The latest comes from a competitor to Apple’s little media streaming hobby, Apple TV. Competitor? There’s a competitor to Apple TV? Well, yes. There’s Google Chromecast, and Roku and… well, that’s about it. To hear Apple’s Apple TV competitors tell it, Apple is the one doing all the suffering.
Losing Money Apple’s Way
In the common ‘Apple is doomed’ theme, everything Apple does will inevitably lead to the company’s demise. How so? Convoluted logic.
The latest barrage of Looney Tunes Logic™ came from Roku’s CEO Anthony Wood who called Apple’s Apple TV hobby a ‘money loser.’
That’s right. Apple has a product that loses money. Well, actually a whole string of products that don’t really make the company any money.
Let me go down the list first, then get back to Roku and Apple TV.

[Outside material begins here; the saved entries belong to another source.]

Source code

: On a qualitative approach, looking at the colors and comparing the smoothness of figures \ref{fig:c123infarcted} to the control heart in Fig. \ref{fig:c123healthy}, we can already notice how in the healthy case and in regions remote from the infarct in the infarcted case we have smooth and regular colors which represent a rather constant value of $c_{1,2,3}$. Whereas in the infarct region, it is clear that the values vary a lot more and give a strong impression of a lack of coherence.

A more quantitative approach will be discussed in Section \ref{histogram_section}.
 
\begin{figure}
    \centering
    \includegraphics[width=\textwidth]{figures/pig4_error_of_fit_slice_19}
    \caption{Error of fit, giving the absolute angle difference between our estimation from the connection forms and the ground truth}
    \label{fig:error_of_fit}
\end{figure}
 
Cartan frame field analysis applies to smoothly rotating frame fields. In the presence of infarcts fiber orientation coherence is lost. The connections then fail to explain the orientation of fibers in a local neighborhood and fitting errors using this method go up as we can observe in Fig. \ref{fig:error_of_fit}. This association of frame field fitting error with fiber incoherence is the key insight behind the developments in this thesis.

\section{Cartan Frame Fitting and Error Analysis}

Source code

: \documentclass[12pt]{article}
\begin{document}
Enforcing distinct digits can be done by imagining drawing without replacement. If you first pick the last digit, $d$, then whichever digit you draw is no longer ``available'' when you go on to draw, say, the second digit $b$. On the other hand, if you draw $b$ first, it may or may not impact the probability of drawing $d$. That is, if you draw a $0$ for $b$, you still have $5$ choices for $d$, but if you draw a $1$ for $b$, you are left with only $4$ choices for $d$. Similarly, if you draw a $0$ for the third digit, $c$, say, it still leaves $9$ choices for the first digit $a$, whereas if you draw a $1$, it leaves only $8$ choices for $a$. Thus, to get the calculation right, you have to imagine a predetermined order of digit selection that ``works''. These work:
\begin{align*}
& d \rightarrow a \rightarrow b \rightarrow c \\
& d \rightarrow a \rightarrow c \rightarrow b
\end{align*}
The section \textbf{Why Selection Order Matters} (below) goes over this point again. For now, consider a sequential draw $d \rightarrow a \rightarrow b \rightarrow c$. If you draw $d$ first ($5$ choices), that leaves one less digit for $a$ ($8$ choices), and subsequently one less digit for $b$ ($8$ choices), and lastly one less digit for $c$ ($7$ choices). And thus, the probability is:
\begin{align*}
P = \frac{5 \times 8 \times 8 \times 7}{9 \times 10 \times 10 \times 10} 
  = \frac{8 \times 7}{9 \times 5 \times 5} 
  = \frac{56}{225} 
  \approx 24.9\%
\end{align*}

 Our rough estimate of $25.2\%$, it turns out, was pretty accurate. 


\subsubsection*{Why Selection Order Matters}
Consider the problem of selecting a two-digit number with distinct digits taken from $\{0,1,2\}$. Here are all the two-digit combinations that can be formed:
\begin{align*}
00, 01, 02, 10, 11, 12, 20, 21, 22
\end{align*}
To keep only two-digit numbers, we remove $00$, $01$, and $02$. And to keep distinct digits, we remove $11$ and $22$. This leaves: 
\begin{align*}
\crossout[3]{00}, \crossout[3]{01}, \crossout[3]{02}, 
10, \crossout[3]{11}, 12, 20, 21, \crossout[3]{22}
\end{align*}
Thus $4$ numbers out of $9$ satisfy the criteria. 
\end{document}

See, Apple doesn’t make any money by giving away a bunch of apps for free. Pages, Numbers, Keynote, Mail, Calendar, Contacts, iMovie, iPhoto, Safari, Contacts, iTunes.
Yep. That’s right. Giving apps away for free doesn’t make Apple any money. Unless you stop to realize what’s really going on.
All those free apps make up a platform, and the platform is accessed by giving money to Apple to buy a Mac, iPhone, or iPad, all which are insanely profitable, so, yes, Apple loses money on apps, but makes it up on hardware.
Apple is a hardware company. There. I said it.
Going Broke Streaming Stuff
What did competitor Roku’s CEO mean when he said Apple TV loses money? Yes, that came from the guy whose company doesn’t make as much money on his product as Apple makes on Apple TV.
Apple TV is essentially an accessory for the iPad. They lose money, which is unusual for Apple. If you’re losing money, why would you want to sell more?
Actually, Anthony Wood does not really, truly, deeply know whether or not Apple makes any money on Apple TV, whether it’s from hardware or software, but Apple made $1-billion from Apple TV last year and Roku didn’t make that much.
Roku is so desperate for attention that they’ve added an Aereo app and pornography to the content offerings.
Lets do the math that Roku has trouble figuring out. Google’s Chromecast USB stick sells for about $30. Roku’s similar stick starts at about $50, and devices go up to $100, about $1 more than Apple’s TV.
Yet, Apple sells more Apple TVs than Roku or Google sells of their sticks and boxes, so who is really, truly, deeply losing money?
Plus, Apple TV is a conduit to iTunes Store where you can buy or rent TV shows, movies, and music, so the $1-billion in revenue that Apple counted last year as coming from Apple TV sure seems like a lot more than what Roku makes. Actually, Roku’s biggest revenue source seems to come from investor who stuff money into the company in the hopes of a big payoff one day.
You know, like when Google or Apple buys Roku.
Fear and loathing of Apple has reached epidemic proportions.